Jane November 03, 2012 at 03:43 PM
I don't even see trucks in town...
nathan November 03, 2012 at 05:13 PM
I don't understand. If only 25% of the gas stations have power, why are they running out of gas? Big Chris should have a full tanker lined up at every operating station, they should never run out of gas.
Shirley November 03, 2012 at 05:26 PM
As I understand from an NPR story this morning, one oil company - it may be Gulf - is trucking gas to NJ stations, not necessarily its own, to refill their tanks, provided the stations have the ability to pump gas.

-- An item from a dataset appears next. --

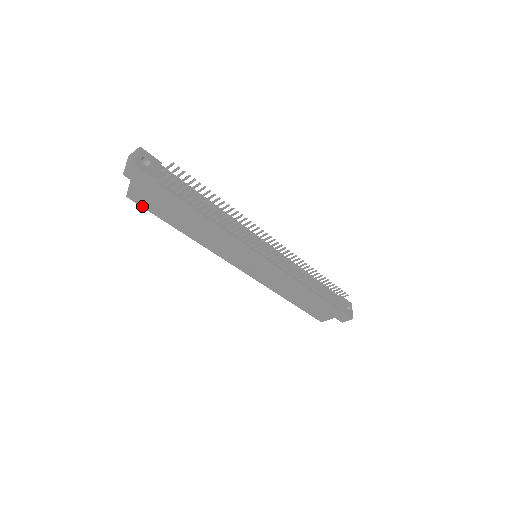
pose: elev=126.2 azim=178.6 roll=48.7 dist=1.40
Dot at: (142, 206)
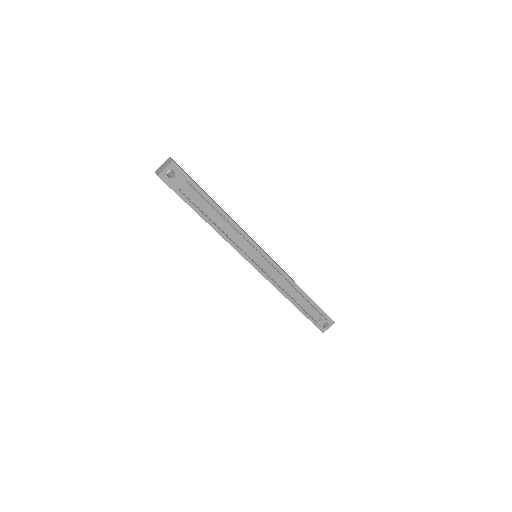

Jennifer November 03, 2012 at 05:27 PM
Smull ave in caldwell just got power....
sockman November 03, 2012 at 06:06 PM
Part of the issue is panic buying... nobody wants to run out, whether or not they need it. ... trucks are rolling form SNJ... They have been leaving the storage farms of West Deptford like crazy... Also... There are like 10 barges in the Del river waiting to either unload crude or load refined product at the Philly refineries. also saw 40 elec trucks heading north on i-295. I am sure that it is tough where you are... but hopefully soon it will get better
Nancy in NY November 03, 2012 at 08:27 PM
I live in upstate NY. I'm looking at your paper because my brother lives there. We were flooded last year by Irene/Lee. We are all praying for you, donating $, & collecting the supplies we bought, but didn't need, for Sandy. Please stay strong & help each other. It will get better.
Chatham Resident Too November 03, 2012 at 09:04 PM
Thank You Nancy. Every thought for our friends at the Shore is appreciated.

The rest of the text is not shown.